Avevo un sogno piccolo. Era entusiasta, elettrico. Gli ripetevo “Hai tempo. Calmati!”. Ma scalpitava perché voleva realizzarsi.
Avevo un sogno piccolo che mi faceva ridere, e mentre sghignazzavo non lo lasciavo crescere.
A prenderli sul serio, i sogni, poi rischi di deluderli. Così ho lasciato perdere.
Avevo un sogno piccolo, un “io-vorrei” minuscolo, di quelli che non stai nemmeno a raccontare, un sogno che puoi rimandare.
L’avevo e poi l’ho perso. Sgusciato dalla borsa. Forse sfuggito dall’agenda gonfia. Smarrito nel tragitto tra lavoro e casa. Evaporato in coda in autostrada.

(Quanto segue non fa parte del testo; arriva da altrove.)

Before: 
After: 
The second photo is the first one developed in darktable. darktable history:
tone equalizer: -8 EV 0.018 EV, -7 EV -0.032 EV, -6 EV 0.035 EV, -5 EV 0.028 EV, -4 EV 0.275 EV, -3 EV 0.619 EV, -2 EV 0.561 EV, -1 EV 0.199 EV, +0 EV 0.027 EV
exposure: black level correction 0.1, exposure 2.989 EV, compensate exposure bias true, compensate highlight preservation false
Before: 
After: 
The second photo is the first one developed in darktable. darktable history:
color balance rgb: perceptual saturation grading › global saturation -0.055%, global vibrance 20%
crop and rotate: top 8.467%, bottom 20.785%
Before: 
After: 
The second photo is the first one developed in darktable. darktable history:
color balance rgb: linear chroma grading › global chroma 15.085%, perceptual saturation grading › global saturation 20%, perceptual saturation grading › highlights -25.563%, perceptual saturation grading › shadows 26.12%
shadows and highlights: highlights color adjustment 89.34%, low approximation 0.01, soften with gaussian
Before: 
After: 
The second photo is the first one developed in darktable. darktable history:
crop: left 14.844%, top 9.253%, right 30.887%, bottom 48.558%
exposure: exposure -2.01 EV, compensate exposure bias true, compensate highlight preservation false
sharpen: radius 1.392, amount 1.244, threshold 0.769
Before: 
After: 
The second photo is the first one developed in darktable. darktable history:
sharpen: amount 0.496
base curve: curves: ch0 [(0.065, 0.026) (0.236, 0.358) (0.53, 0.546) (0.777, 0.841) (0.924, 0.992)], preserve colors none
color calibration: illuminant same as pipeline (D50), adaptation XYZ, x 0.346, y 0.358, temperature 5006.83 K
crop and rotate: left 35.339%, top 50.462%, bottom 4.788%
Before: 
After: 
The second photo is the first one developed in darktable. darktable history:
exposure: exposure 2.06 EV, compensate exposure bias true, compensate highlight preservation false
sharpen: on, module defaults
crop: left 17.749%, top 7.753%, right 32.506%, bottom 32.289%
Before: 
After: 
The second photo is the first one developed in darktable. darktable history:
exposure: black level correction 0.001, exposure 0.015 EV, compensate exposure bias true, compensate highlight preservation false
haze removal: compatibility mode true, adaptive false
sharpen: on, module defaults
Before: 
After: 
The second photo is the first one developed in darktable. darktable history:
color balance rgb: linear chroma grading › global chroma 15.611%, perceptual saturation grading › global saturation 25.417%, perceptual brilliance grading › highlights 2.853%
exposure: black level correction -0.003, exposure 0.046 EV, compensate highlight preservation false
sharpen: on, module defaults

L’ho perso e mi mancava il tempo per sentire che mancava, un sogno trasparente ma importante che manco io sapevo fosse aria.
È ritornato poi, incazzato nero. Chiedeva senza posa “e tu dov’eri?”. Io lo guardavo e mi riconoscevo, come in un vecchio scatto del liceo.
Avevo un sogno piccolo, ma poi s’è fatto grande. E adesso che è cresciuto, non mi conviene ridere. Tocca ascoltarlo bene e tirarmi su le maniche.